Reviews

Review: Madison County

I remember a few weeks ago when I saw Ryan post a news item about a movie coming out called Madison County and my interest was piqued because there is a Madison County not too far away from my home town. I asked to be put on the review train for this DVD. I thought it would just be good fun to watch a movie named after a place I’ve known all my life, I was wrong. It was not fun.

Madison County is one of the most banal movies I’ve seen in quite some time. I’m no stranger to horror movies, I’m quite a big fan of a lot of them, but when something in the genre is content with being immersed in the tropes with no attempt at trying new things or being fun it’s just a pain to watch.

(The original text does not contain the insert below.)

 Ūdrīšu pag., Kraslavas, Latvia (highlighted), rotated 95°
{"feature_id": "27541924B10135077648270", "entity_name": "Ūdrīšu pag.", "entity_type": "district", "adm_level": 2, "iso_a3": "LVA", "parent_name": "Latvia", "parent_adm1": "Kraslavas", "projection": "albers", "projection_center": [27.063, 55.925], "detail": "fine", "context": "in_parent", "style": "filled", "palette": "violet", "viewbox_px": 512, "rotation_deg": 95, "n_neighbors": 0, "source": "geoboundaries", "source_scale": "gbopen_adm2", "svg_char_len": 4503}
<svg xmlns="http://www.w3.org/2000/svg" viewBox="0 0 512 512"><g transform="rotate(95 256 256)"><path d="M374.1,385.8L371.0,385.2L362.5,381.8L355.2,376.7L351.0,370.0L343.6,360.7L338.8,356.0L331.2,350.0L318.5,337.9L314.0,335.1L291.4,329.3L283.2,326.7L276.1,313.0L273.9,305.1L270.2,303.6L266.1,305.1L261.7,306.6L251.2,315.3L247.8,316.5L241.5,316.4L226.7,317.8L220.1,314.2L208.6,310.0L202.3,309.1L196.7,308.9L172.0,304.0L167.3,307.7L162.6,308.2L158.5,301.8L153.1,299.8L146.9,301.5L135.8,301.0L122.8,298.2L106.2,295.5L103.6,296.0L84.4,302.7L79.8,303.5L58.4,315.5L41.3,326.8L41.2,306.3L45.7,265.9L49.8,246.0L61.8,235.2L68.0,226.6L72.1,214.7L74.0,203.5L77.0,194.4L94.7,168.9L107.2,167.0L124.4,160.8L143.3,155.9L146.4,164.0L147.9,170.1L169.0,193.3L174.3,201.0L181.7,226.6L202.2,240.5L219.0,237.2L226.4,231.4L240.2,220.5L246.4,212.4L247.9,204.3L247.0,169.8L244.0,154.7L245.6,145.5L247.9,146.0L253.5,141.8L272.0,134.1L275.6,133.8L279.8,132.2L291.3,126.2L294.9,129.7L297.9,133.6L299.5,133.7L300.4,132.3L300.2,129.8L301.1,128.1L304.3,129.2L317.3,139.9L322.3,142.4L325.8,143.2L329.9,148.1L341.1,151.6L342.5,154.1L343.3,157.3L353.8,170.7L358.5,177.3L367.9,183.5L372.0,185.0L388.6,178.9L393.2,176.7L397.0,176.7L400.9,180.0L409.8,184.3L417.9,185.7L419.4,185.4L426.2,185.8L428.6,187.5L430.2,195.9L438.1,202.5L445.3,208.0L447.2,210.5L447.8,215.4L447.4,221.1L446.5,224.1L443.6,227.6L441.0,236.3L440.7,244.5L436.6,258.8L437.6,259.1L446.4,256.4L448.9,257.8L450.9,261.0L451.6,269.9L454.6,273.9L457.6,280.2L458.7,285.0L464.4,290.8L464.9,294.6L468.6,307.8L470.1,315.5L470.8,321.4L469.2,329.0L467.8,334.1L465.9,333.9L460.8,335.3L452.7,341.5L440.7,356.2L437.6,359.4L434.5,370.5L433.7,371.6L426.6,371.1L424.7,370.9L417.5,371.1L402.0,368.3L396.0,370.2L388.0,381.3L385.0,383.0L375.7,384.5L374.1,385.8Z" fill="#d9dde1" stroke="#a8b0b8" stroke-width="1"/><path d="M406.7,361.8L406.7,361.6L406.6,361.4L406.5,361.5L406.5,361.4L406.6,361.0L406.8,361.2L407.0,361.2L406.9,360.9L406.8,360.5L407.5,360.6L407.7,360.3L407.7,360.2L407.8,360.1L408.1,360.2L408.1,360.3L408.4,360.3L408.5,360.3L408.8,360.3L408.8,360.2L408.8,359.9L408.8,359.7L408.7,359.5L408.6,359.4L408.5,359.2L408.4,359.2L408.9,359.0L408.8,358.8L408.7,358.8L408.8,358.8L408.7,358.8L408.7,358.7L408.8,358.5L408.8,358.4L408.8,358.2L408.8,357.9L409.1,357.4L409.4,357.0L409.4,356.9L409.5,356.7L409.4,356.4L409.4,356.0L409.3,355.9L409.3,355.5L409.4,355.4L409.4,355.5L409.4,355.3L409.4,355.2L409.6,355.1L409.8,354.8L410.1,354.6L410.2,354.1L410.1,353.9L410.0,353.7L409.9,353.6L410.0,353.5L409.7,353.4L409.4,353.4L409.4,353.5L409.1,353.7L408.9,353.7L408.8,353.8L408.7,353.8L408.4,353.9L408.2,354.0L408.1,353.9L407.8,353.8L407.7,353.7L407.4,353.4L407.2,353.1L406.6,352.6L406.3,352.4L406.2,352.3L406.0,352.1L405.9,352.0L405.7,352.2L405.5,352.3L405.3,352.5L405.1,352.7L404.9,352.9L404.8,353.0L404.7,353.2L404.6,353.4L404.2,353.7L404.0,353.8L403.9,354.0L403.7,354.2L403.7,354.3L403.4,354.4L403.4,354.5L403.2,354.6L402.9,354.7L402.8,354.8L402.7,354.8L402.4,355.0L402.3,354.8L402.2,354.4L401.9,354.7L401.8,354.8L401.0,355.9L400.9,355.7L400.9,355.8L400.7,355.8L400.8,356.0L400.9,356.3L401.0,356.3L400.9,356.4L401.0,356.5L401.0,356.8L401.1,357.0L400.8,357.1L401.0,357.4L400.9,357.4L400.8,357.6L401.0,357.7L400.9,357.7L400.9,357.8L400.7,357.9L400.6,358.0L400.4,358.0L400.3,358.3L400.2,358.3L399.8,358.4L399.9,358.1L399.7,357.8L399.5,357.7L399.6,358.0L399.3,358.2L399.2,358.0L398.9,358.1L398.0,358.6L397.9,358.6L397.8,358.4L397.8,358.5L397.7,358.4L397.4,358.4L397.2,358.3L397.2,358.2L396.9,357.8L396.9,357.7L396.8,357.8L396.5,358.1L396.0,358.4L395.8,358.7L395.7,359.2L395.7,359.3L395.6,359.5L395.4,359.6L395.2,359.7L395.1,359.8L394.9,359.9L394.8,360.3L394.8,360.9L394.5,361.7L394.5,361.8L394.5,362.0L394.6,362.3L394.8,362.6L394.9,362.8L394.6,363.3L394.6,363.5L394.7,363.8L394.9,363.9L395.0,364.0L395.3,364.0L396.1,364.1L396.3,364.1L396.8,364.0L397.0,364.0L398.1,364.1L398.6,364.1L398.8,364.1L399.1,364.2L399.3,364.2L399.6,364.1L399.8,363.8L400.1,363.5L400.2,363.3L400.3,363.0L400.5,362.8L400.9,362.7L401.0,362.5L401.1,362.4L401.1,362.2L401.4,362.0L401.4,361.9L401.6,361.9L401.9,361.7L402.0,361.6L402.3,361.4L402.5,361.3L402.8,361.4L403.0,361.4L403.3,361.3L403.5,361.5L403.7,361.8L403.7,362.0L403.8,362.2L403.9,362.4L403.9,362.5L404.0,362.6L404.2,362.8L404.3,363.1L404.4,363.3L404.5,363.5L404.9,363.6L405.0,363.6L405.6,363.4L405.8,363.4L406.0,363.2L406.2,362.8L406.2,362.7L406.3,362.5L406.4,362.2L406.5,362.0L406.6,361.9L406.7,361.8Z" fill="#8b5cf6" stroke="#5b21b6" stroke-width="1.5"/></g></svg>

It starts, as you can imagine, with kids going on a camping trip, but there’s a secret about the place they are going to that not everyone knows about (hint: there’s a killer). Kids get freaked out, have odd encounters with strangers and do a lot of standing around and talking. Here’s where I got the most perturbed.

Based on the cover of this movie and the tagline “Kiss your axe goodbye” I assumed this movie would know how to have fun, not take itself so seriously, and have enough rolling heads to satisfy my thirst. Again, I was wrong. Madison County tries to be a serious movie. It plays out like a tired teenage melodrama instead of a horror movie. I will give it credit that it’s at least trying to coalesce a story out of these characters, but it’s not an interesting one.

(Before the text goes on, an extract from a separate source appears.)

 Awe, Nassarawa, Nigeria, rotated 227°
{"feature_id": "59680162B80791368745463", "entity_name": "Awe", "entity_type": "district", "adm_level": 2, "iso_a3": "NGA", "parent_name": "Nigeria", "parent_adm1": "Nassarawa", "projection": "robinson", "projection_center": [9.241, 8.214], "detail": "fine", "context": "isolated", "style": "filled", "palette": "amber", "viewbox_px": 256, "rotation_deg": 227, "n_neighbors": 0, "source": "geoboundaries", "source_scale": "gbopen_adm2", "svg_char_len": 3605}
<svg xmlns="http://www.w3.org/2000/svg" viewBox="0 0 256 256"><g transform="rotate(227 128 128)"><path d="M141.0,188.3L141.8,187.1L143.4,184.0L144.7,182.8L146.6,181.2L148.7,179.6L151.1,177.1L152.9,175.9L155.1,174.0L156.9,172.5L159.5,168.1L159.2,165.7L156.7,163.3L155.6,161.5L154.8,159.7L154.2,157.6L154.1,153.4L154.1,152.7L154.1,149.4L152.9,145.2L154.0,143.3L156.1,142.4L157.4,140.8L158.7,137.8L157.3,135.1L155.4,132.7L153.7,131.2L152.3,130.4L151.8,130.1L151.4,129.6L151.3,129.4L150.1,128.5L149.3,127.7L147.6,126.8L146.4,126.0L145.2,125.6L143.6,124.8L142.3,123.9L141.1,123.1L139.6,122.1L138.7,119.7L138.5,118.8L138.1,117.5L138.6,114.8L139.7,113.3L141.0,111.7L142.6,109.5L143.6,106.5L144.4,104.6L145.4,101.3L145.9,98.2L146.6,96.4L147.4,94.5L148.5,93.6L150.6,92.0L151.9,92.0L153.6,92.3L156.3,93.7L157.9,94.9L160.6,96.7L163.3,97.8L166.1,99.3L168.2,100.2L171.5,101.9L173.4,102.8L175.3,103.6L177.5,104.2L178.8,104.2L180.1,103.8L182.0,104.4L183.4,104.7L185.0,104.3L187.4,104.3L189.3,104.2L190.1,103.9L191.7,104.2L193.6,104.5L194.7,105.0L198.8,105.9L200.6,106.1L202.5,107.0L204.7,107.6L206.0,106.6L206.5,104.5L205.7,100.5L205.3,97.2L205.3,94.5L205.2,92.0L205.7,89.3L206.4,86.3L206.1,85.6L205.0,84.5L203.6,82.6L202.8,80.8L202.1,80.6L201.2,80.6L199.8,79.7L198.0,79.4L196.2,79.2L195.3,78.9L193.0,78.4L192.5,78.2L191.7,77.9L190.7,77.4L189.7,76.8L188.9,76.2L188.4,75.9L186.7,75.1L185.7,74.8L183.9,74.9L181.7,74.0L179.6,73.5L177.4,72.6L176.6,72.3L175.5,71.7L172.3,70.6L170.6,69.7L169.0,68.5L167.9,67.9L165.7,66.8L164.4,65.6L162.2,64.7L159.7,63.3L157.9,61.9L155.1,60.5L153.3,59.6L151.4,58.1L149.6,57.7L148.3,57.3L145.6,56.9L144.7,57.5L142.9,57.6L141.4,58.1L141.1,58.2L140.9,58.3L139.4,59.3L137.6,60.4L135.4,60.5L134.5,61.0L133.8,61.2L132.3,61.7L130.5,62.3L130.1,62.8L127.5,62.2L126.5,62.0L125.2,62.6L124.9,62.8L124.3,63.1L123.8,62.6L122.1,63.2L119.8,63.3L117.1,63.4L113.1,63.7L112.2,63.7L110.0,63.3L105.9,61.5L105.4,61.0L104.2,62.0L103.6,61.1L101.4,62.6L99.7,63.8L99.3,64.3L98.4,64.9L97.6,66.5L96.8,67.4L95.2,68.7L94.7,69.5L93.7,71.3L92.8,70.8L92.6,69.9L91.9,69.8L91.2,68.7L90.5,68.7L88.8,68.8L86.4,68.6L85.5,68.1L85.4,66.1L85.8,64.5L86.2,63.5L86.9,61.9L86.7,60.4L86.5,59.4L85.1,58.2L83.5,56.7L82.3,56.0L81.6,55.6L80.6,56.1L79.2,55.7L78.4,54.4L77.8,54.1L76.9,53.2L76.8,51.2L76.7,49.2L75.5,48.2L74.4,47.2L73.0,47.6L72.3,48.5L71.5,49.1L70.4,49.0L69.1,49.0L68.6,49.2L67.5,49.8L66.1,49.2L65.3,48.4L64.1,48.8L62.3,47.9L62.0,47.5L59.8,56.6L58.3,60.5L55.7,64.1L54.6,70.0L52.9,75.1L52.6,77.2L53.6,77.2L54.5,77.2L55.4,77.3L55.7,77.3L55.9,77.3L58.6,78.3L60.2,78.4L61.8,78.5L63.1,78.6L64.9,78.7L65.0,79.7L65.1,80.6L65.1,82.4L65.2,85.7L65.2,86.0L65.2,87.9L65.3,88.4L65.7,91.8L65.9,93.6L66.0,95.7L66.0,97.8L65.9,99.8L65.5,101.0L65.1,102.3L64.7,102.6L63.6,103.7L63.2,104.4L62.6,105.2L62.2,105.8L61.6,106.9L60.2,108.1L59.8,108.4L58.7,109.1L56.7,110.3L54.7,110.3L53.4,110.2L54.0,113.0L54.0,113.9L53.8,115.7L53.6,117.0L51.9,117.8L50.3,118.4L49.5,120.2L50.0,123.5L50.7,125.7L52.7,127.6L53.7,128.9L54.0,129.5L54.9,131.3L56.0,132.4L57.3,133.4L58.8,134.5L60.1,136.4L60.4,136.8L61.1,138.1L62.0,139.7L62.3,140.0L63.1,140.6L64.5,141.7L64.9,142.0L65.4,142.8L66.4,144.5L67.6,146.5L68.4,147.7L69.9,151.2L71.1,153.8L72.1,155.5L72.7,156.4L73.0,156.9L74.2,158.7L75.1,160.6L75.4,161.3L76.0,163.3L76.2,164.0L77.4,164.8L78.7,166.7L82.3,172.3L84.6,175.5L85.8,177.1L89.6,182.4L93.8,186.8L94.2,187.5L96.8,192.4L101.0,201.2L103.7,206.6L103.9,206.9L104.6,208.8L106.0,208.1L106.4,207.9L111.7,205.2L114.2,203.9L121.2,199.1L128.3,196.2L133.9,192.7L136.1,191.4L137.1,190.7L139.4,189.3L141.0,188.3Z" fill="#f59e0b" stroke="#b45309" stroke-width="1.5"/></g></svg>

The next thing that really got me irritated was, as I said, the sheer amount of standing around and talking. This movie fits under the rules of so many other bad movies and follows the rule of “Oh, we want people to jump at this, PLAY A REALLY LOUD NOISE.” I do not like this and you shouldn’t either. Was this a conscious move by the filmmaker? I can only assume it was considering it happens about three times and the majority of those times it’s nothing the viewer should be scared of – even further than that, we see the thing that’s about to “scare us” walking up in the background, albeit out of focus. How are we supposed to be surprised or scared by something when we can see it walking toward our screen?

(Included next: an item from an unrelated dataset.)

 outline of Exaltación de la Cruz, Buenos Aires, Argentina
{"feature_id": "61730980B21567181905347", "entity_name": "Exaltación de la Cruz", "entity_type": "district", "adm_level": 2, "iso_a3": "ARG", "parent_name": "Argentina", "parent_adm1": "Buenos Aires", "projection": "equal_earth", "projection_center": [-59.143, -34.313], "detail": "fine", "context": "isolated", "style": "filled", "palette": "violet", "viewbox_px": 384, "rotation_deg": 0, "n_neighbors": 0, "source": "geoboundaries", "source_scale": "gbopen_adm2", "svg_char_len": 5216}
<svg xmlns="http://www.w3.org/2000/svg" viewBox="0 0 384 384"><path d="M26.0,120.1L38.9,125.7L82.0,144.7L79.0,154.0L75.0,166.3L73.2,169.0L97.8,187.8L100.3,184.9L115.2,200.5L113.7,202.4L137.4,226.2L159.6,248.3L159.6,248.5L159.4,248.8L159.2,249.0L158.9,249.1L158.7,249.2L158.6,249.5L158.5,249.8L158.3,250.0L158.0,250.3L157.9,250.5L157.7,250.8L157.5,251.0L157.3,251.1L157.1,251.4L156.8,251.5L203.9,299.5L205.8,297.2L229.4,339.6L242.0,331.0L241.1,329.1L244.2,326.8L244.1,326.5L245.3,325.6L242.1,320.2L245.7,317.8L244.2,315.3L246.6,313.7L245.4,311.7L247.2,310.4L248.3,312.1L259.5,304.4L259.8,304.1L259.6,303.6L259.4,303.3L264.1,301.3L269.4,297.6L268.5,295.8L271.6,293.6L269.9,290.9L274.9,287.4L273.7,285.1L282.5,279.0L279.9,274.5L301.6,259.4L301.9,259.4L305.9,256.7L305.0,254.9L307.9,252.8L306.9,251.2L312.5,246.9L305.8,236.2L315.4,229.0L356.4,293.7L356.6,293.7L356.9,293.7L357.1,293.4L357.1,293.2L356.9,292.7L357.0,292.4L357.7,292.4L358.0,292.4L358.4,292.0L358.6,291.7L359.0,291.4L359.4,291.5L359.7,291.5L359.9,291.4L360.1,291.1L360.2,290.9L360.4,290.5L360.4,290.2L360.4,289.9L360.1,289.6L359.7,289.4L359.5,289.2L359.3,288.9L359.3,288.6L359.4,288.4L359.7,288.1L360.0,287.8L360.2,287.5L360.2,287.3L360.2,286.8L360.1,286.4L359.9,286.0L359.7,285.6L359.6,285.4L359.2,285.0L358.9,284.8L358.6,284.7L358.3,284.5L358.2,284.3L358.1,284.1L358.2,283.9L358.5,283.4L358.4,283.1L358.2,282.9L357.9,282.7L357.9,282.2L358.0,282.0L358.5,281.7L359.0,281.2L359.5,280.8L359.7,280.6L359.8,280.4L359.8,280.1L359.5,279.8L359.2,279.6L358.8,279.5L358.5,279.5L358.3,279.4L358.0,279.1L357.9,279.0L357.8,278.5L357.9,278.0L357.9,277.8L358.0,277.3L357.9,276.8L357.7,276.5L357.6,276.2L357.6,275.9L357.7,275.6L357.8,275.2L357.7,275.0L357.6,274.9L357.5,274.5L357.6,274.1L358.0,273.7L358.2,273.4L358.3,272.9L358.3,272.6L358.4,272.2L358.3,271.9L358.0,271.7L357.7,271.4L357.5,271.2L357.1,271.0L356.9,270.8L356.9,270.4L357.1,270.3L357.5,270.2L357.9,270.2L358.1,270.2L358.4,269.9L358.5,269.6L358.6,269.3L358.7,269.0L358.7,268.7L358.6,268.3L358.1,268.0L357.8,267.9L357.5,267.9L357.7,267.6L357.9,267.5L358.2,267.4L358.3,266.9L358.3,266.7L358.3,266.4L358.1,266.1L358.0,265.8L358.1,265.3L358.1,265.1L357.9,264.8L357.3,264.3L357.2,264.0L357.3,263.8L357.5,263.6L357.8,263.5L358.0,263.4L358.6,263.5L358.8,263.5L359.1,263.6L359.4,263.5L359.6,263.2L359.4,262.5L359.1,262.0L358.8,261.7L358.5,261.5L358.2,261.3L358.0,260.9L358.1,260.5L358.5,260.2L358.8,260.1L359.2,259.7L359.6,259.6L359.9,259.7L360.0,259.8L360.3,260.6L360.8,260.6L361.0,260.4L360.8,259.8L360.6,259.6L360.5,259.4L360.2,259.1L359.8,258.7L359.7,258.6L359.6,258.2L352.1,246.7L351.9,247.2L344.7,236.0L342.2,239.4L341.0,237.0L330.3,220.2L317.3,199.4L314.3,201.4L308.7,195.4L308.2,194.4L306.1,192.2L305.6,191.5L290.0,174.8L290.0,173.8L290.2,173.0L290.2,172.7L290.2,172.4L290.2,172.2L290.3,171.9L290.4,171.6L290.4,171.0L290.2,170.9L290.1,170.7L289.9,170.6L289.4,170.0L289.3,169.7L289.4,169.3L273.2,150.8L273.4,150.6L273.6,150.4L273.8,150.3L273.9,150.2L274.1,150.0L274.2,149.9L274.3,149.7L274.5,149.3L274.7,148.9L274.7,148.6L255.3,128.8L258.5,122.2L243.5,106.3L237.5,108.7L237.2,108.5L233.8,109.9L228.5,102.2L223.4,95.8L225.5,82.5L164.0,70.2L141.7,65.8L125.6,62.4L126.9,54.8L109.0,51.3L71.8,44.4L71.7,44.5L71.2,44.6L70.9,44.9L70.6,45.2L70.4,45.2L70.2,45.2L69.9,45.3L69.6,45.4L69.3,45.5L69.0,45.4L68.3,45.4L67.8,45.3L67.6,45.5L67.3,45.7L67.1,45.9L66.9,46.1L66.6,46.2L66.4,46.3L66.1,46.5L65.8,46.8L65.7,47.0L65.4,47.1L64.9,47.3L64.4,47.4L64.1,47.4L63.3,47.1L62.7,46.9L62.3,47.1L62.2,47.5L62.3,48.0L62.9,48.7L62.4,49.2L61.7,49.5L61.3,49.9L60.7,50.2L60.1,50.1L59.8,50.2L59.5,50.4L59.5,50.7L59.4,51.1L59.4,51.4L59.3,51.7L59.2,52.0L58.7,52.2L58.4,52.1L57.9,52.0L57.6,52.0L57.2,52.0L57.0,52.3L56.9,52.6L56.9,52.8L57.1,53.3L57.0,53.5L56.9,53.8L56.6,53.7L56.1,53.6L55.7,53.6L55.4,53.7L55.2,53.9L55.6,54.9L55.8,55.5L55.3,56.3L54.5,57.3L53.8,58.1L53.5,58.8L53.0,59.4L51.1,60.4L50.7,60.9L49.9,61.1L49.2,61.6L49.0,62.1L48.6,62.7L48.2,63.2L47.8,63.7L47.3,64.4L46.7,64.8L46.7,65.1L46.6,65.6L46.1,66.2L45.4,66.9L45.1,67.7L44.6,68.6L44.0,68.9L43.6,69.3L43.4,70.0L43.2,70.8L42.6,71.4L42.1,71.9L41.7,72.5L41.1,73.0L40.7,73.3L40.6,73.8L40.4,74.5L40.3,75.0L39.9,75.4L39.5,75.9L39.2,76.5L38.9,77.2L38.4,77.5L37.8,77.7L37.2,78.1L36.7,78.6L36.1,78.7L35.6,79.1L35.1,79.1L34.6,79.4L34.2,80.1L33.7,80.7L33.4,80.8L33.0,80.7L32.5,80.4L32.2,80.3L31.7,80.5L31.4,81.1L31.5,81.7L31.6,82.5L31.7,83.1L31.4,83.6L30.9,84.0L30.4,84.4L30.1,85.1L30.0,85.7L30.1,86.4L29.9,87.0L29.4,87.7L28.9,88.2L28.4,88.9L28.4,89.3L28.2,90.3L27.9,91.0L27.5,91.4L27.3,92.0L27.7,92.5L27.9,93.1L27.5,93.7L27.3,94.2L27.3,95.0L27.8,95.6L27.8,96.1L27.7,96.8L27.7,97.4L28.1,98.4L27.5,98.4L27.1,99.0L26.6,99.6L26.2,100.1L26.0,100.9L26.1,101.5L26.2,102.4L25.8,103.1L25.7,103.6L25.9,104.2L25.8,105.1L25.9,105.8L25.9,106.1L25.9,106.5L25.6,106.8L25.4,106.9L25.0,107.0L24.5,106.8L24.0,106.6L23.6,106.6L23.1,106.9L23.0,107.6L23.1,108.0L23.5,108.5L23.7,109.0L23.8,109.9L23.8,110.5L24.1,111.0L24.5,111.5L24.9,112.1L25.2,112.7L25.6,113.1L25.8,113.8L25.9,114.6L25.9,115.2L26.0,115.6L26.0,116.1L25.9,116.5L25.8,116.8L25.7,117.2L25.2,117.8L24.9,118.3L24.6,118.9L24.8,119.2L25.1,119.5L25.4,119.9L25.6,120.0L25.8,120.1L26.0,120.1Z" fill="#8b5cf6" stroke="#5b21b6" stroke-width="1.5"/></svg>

I will compliment Madison County on it’s villain design and gore. The killer, while more like a tiny Leatherface than anything, has a cool look to him and an interesting aesthetic. The kills also get better as the movie goes along – well, some of them do at least, and they’re quite good considering the snoozefest that the rest of the movie is.

Madison County is not original, follows a lot of the patterns that we’ve seen in other cliché horror movies and doesn’t do much to distinguish itself from other entries in the genre. It’s muddled down by poor performances, unnecessarily long exposition and ludicrous “twists” that are as visible as Godzilla.